##### Task inputs
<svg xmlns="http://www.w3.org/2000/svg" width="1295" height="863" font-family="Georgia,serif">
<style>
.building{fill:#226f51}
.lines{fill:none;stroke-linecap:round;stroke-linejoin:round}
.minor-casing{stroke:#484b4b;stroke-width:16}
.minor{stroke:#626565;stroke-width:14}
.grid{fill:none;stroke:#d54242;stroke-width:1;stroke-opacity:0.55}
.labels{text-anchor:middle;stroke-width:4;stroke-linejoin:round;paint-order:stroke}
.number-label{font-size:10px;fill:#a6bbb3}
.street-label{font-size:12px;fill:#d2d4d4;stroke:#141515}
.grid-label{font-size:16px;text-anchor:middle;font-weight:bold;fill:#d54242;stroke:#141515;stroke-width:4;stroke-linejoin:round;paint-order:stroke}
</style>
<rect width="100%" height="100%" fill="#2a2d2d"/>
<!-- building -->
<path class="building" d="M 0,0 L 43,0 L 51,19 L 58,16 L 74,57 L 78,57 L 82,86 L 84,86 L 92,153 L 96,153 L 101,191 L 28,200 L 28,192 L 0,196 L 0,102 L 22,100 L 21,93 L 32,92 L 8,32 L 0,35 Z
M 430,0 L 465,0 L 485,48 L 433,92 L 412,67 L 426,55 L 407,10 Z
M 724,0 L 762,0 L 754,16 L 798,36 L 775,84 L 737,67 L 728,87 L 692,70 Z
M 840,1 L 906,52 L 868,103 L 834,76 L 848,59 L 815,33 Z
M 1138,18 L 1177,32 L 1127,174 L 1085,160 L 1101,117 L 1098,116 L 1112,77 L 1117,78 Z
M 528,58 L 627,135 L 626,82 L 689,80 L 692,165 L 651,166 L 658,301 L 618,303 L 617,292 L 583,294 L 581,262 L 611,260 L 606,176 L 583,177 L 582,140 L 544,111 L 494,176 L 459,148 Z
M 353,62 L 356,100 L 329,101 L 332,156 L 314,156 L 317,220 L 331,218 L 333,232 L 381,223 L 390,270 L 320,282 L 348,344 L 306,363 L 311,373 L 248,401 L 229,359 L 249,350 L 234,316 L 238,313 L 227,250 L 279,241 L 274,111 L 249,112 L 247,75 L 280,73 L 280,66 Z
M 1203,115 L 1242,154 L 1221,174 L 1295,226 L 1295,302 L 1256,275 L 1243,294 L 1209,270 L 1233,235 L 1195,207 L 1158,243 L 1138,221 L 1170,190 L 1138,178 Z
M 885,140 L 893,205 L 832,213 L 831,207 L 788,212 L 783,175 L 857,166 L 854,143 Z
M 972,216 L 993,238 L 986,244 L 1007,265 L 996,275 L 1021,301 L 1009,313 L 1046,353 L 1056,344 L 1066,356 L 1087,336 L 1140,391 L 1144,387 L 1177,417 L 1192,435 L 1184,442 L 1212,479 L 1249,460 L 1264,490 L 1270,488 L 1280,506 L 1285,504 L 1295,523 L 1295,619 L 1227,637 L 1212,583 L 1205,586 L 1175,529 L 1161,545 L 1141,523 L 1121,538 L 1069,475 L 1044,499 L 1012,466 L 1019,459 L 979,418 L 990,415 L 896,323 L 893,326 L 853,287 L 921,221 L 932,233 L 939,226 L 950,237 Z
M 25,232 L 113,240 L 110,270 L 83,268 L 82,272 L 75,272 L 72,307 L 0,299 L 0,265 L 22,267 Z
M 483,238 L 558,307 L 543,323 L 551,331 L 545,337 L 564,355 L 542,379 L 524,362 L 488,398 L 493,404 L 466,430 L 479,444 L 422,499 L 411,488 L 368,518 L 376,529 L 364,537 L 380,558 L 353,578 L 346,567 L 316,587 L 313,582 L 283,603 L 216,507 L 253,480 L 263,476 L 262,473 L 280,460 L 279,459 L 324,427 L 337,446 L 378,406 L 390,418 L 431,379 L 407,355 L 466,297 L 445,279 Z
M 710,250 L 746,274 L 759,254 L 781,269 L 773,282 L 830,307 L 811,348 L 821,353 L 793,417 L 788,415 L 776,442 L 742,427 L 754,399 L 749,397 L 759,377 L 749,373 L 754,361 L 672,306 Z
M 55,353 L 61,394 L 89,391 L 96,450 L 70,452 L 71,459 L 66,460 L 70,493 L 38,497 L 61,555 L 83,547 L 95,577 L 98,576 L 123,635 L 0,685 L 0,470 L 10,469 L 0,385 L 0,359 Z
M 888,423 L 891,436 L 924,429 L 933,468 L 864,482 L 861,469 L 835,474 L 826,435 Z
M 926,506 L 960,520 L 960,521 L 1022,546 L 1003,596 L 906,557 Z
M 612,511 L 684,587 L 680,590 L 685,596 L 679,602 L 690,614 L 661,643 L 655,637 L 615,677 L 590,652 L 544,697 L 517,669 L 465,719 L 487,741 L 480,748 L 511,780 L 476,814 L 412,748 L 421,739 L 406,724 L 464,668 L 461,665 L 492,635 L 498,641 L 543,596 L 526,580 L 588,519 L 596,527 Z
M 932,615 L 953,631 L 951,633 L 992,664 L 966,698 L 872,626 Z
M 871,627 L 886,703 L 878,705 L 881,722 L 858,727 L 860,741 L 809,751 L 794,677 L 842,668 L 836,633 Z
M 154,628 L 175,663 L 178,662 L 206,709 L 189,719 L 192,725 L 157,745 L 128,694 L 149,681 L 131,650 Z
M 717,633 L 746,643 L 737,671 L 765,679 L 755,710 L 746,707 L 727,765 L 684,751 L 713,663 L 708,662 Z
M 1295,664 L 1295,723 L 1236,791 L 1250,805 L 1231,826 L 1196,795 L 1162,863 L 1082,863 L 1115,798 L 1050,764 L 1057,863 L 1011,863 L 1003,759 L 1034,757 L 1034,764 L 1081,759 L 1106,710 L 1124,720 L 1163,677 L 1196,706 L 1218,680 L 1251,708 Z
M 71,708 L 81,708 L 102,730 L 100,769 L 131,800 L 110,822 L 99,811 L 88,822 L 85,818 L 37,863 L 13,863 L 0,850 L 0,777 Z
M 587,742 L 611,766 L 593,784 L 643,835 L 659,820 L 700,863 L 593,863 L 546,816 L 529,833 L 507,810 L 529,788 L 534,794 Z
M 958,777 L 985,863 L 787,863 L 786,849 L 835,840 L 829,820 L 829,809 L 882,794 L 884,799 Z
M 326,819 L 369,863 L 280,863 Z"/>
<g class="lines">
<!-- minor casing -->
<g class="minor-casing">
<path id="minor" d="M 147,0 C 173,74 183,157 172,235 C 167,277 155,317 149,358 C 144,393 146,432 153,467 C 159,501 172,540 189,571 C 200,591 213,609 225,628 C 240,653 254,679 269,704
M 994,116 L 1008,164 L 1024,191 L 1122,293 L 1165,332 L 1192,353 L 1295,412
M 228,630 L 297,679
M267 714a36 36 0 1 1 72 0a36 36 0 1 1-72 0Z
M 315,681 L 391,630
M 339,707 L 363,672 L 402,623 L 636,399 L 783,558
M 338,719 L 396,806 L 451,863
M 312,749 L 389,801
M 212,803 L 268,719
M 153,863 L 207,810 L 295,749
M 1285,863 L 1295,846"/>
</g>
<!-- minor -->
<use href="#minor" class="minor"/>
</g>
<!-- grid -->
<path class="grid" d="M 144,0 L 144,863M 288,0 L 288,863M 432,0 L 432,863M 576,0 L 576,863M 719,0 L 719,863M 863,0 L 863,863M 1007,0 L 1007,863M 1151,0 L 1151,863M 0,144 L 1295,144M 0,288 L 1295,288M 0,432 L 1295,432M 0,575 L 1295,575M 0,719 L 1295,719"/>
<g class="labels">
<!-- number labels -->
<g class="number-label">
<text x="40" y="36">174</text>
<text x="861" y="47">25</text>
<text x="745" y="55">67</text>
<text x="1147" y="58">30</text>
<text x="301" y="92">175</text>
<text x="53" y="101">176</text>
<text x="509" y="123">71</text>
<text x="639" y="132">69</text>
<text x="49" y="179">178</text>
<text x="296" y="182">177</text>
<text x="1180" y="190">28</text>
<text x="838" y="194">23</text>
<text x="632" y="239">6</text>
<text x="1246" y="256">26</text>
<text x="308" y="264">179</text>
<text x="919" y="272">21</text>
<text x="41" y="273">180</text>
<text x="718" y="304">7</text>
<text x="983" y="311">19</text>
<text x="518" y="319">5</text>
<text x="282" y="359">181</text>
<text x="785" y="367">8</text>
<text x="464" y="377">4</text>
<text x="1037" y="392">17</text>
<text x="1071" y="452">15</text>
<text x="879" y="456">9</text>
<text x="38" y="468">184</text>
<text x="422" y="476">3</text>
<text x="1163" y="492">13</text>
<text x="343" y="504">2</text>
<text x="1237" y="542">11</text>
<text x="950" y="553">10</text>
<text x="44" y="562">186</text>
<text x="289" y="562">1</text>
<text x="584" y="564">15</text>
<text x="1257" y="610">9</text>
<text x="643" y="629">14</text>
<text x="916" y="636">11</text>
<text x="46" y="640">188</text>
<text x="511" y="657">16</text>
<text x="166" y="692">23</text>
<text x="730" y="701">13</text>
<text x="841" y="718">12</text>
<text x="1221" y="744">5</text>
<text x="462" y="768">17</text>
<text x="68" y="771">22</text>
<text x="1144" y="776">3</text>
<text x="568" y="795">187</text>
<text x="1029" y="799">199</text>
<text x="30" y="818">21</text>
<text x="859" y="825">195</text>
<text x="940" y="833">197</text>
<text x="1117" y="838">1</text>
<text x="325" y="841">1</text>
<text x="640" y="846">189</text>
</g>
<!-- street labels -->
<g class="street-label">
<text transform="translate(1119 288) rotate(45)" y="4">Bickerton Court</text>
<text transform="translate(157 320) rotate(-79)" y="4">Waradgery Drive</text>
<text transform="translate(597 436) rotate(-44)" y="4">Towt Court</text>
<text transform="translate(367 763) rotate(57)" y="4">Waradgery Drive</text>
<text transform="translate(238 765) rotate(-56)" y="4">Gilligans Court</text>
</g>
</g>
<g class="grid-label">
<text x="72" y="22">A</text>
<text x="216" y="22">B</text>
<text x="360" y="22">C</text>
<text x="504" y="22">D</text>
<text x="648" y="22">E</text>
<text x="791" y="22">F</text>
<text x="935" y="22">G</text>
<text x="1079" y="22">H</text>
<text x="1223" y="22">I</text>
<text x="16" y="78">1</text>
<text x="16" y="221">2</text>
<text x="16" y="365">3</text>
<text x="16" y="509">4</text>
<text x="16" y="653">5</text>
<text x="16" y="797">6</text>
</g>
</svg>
##########
What you are asked to do: Each line above from the one with "M 587,742 L" up to and including the one with "M 212,803 L 268,719" must be set down exactly, and no line outside that span may appear.

Answer space:
M 587,742 L 611,766 L 593,784 L 643,835 L 659,820 L 700,863 L 593,863 L 546,816 L 529,833 L 507,810 L 529,788 L 534,794 Z
M 958,777 L 985,863 L 787,863 L 786,849 L 835,840 L 829,820 L 829,809 L 882,794 L 884,799 Z
M 326,819 L 369,863 L 280,863 Z"/>
<g class="lines">
<!-- minor casing -->
<g class="minor-casing">
<path id="minor" d="M 147,0 C 173,74 183,157 172,235 C 167,277 155,317 149,358 C 144,393 146,432 153,467 C 159,501 172,540 189,571 C 200,591 213,609 225,628 C 240,653 254,679 269,704
M 994,116 L 1008,164 L 1024,191 L 1122,293 L 1165,332 L 1192,353 L 1295,412
M 228,630 L 297,679
M267 714a36 36 0 1 1 72 0a36 36 0 1 1-72 0Z
M 315,681 L 391,630
M 339,707 L 363,672 L 402,623 L 636,399 L 783,558
M 338,719 L 396,806 L 451,863
M 312,749 L 389,801
M 212,803 L 268,719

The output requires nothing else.